§ **PROBLEM**
Whatever pictures appear, omit them, and repeat the data below exactly.

╭─ GIVEN INFORMATION

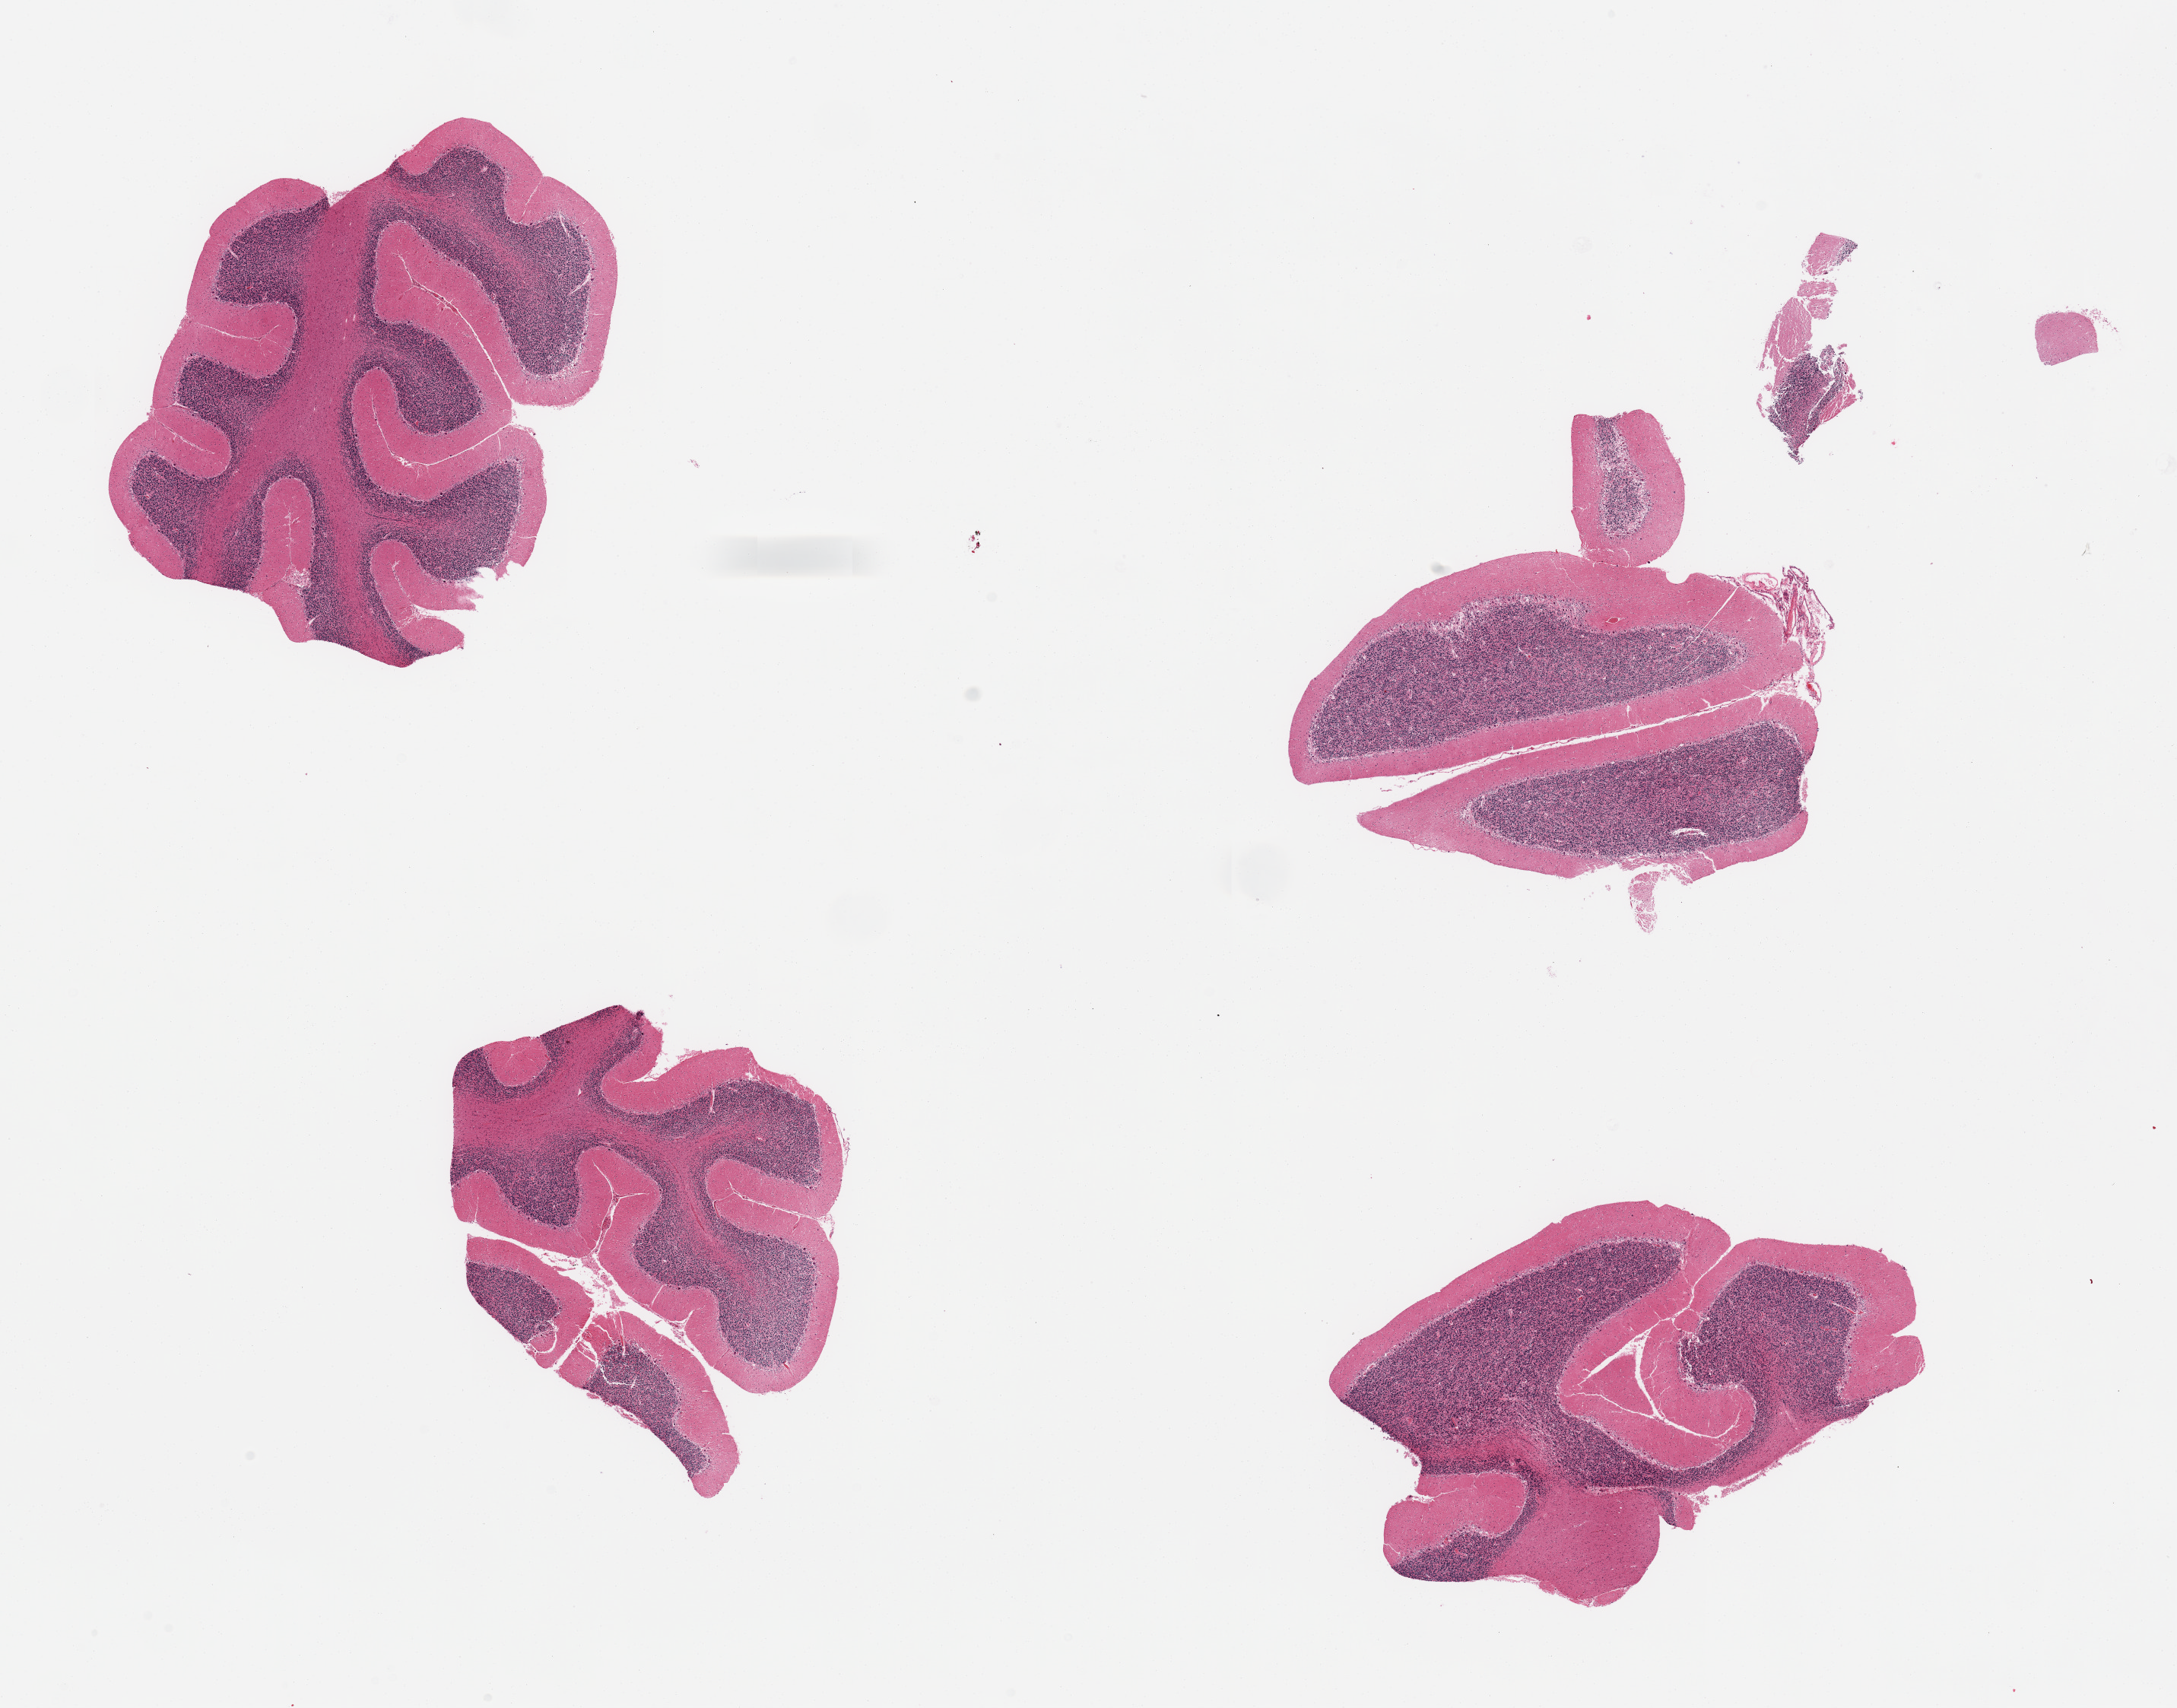
Haematoxylin and eosin whole-slide image, shown as a low-resolution overview of the whole scanned area (about 22.6 x 17.8 mm), PAXgene-fixed paraffin-embedded (PFPE) section, section of cerebellum (target tissue), donor tissue sample. Male donor.
Pathologist's review note for this sample: 4 pieces, no abnormalities.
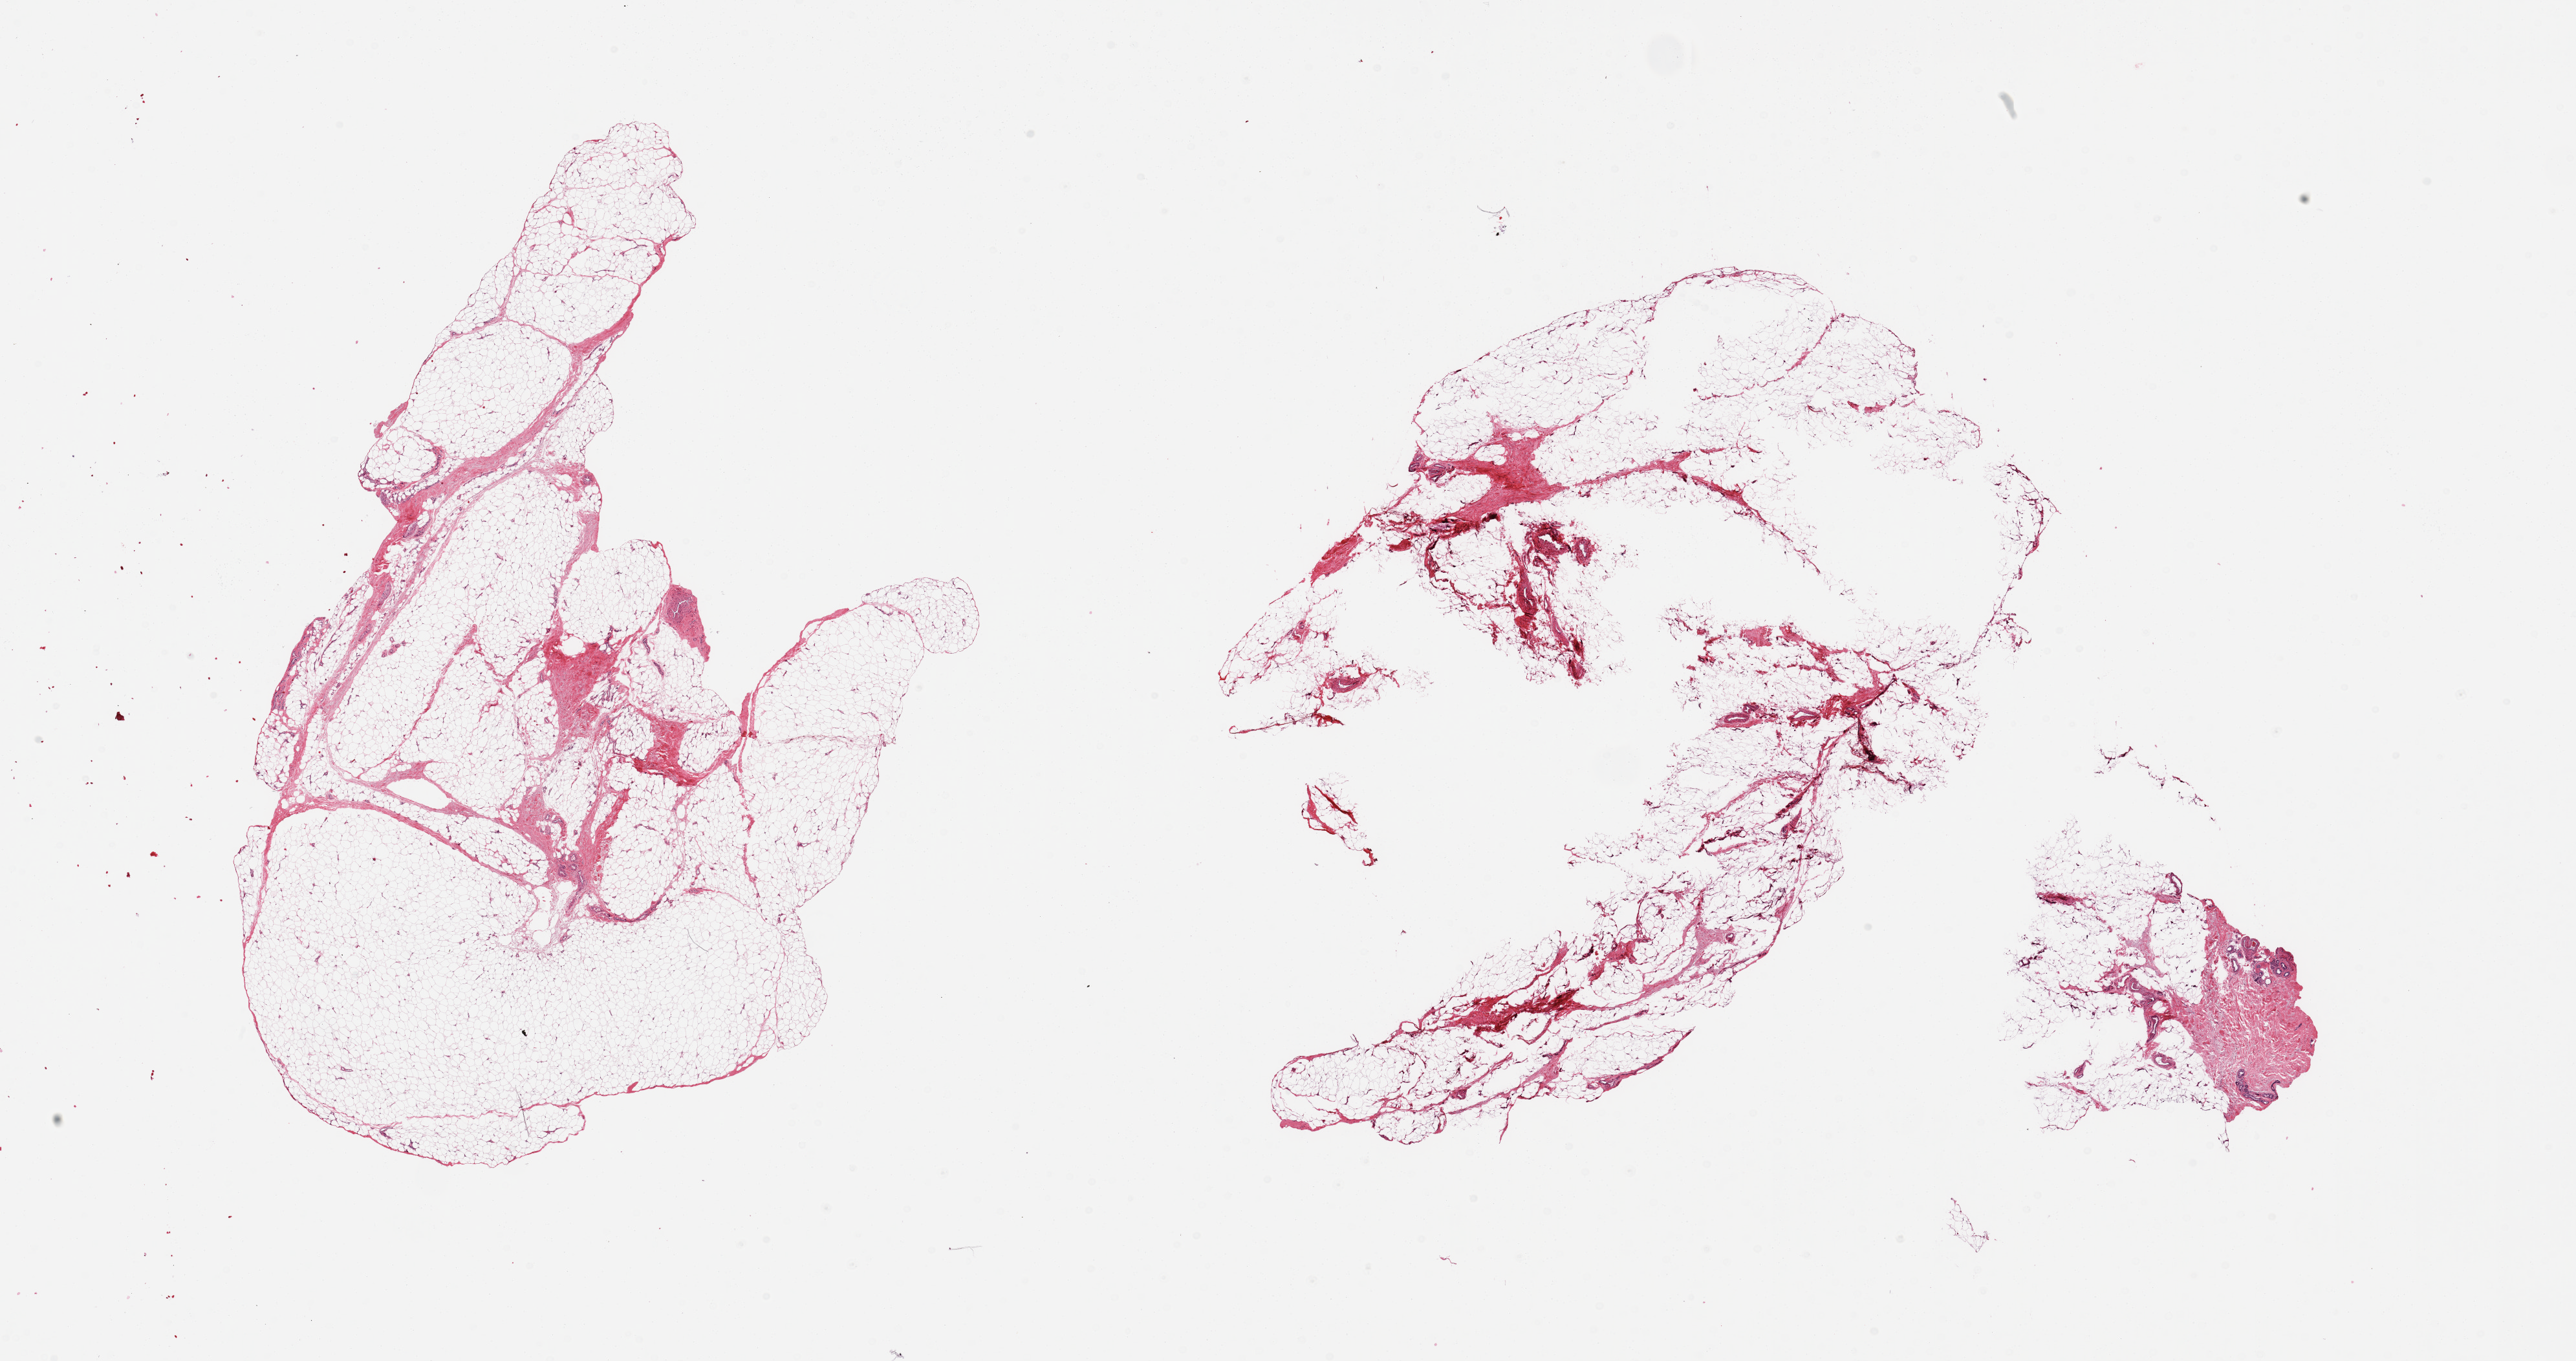
Whole-slide image, haematoxylin and eosin stain, shown as a low-resolution overview of the whole scanned area (about 31.5 x 16.6 mm), PAXgene-fixed paraffin-embedded (PFPE) section, section of adipose tissue (target tissue), tissue donor sample. Male donor.
Review note (as recorded): 2 pieces; includes ~10% fibrous tissue/sweat glands/nerve etc, 1 piece has large defect (?poor fixation).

╰─

§ **SOLUTION BELOW**
Haematoxylin and eosin whole-slide image, shown as a low-resolution overview of the whole scanned area (about 22.6 x 17.8 mm), PAXgene-fixed paraffin-embedded (PFPE) section, section of cerebellum (target tissue), donor tissue sample. Male donor.
Pathologist's review note for this sample: 4 pieces, no abnormalities.
Whole-slide image, haematoxylin and eosin stain, shown as a low-resolution overview of the whole scanned area (about 31.5 x 16.6 mm), PAXgene-fixed paraffin-embedded (PFPE) section, section of adipose tissue (target tissue), tissue donor sample. Male donor.
Review note (as recorded): 2 pieces; includes ~10% fibrous tissue/sweat glands/nerve etc, 1 piece has large defect (?poor fixation).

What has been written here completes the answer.